Description of the task
Return every line of the data below that contains the string "family". Treat uppercase and lowercase letters as different.

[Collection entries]
=-=-=-=-=

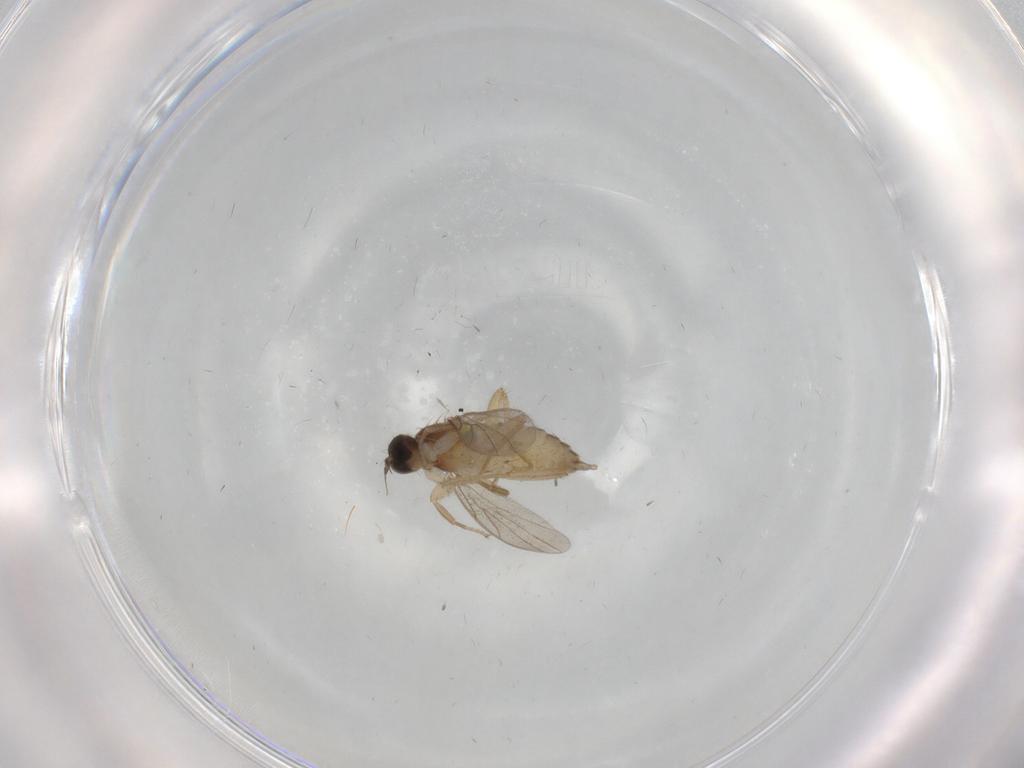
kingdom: Animalia
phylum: Arthropoda
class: Insecta
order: Diptera
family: Hybotidae
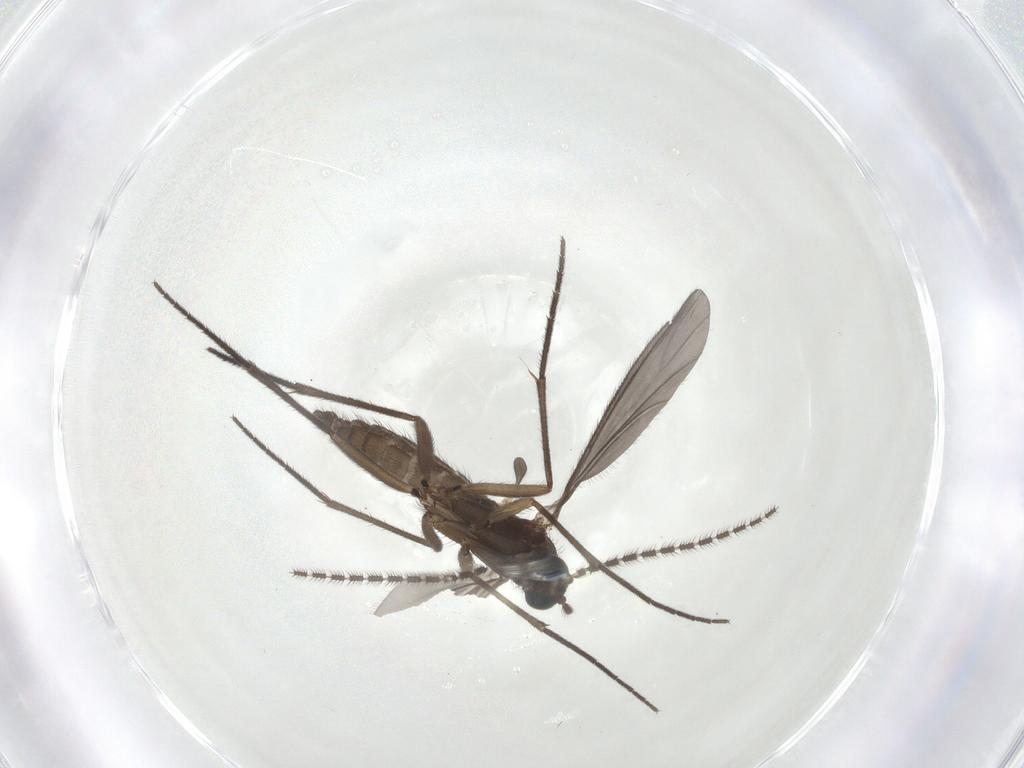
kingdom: Animalia
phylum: Arthropoda
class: Insecta
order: Diptera
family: Sciaridae
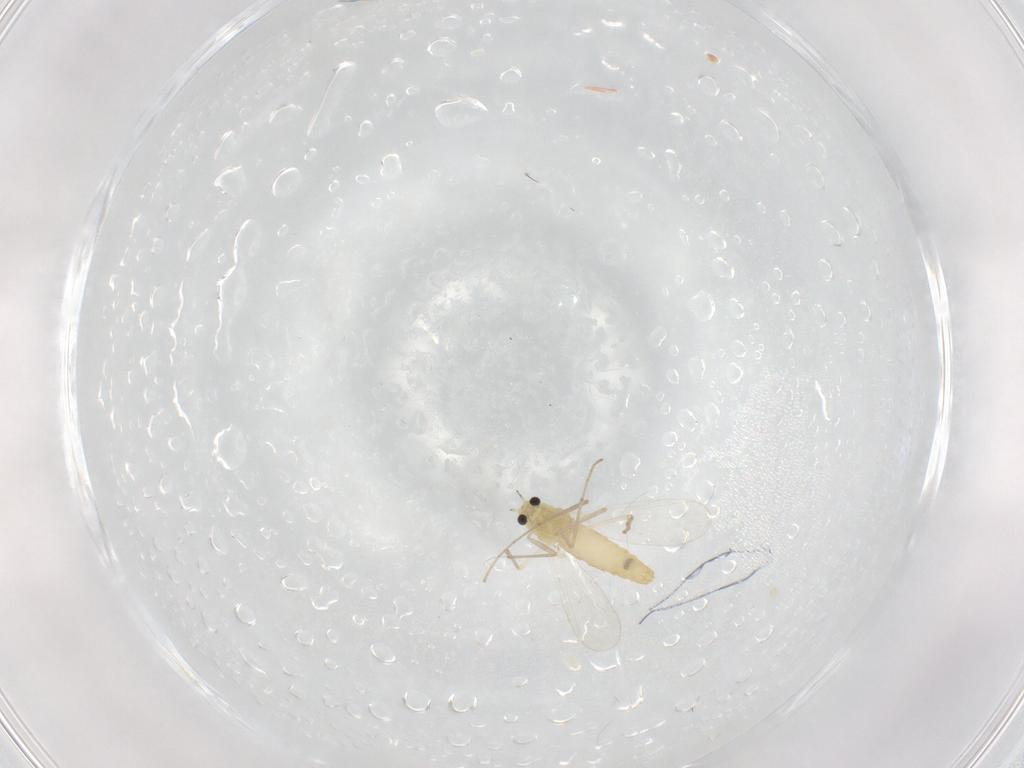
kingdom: Animalia
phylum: Arthropoda
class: Insecta
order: Diptera
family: Chironomidae
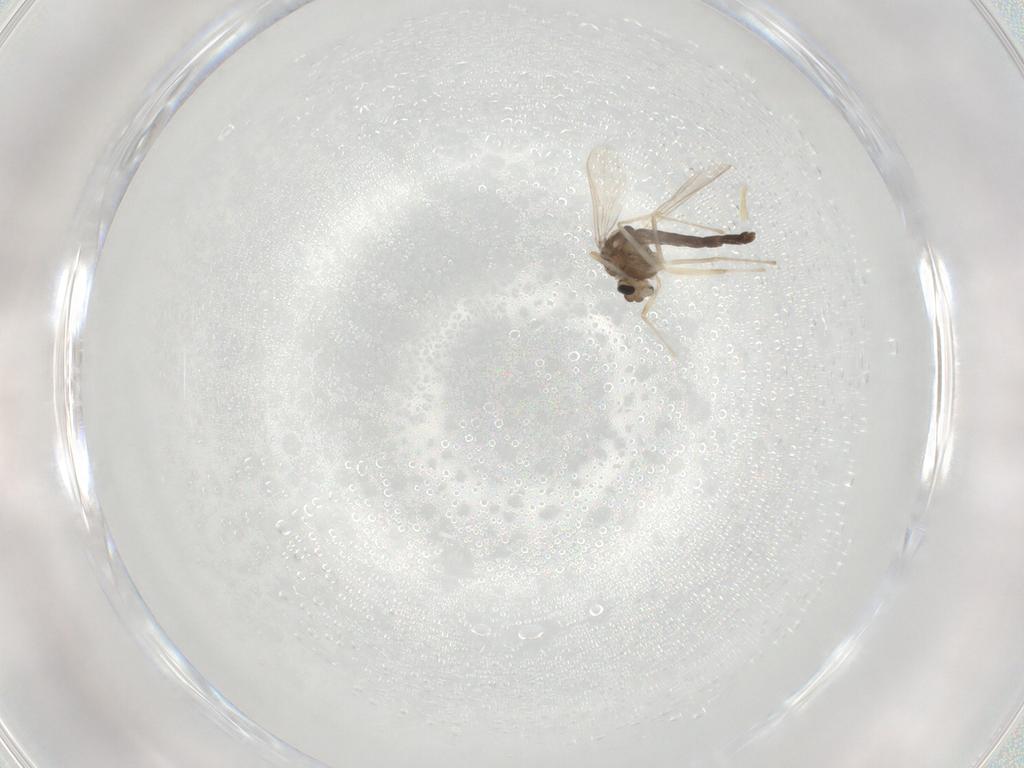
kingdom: Animalia
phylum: Arthropoda
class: Insecta
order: Diptera
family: Chironomidae
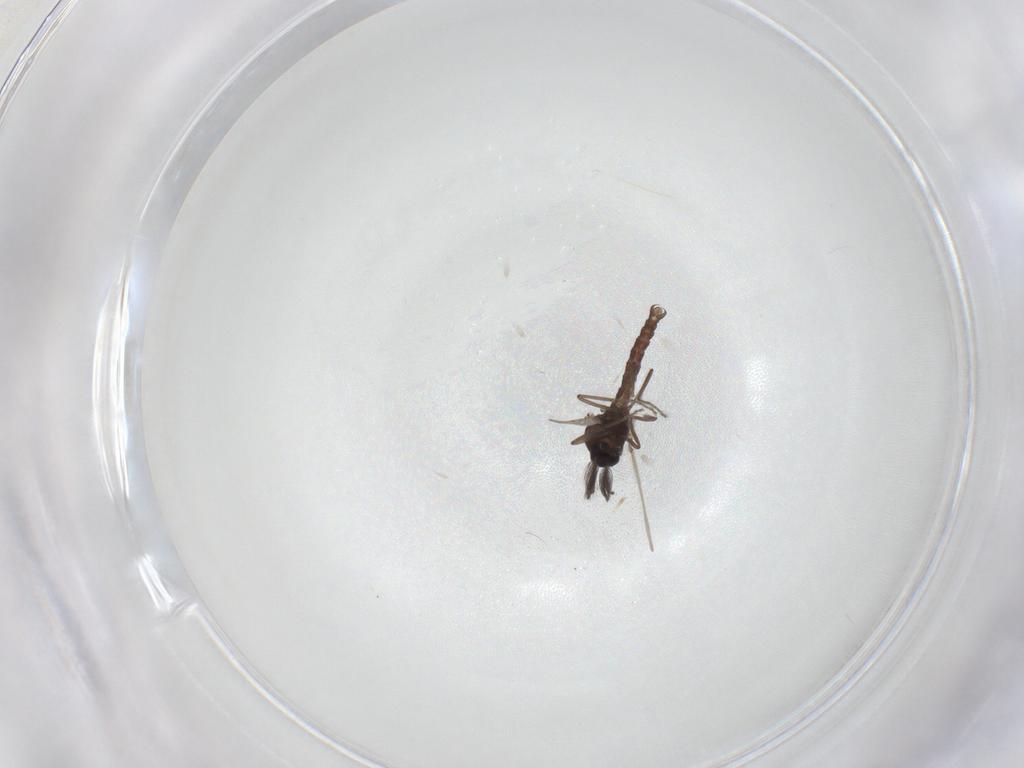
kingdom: Animalia
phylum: Arthropoda
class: Insecta
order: Diptera
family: Ceratopogonidae
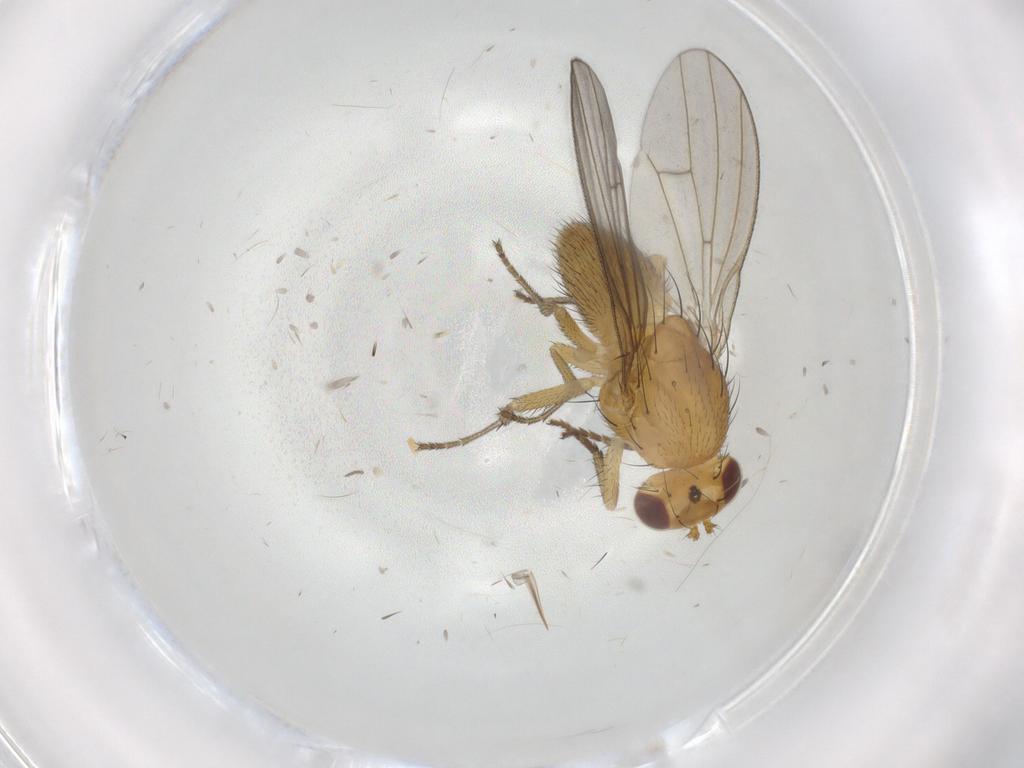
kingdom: Animalia
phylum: Arthropoda
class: Insecta
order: Diptera
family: Lauxaniidae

=-=-=-=-=

Right answer
family: Hybotidae
family: Sciaridae
family: Chironomidae
family: Chironomidae
family: Ceratopogonidae
family: Lauxaniidae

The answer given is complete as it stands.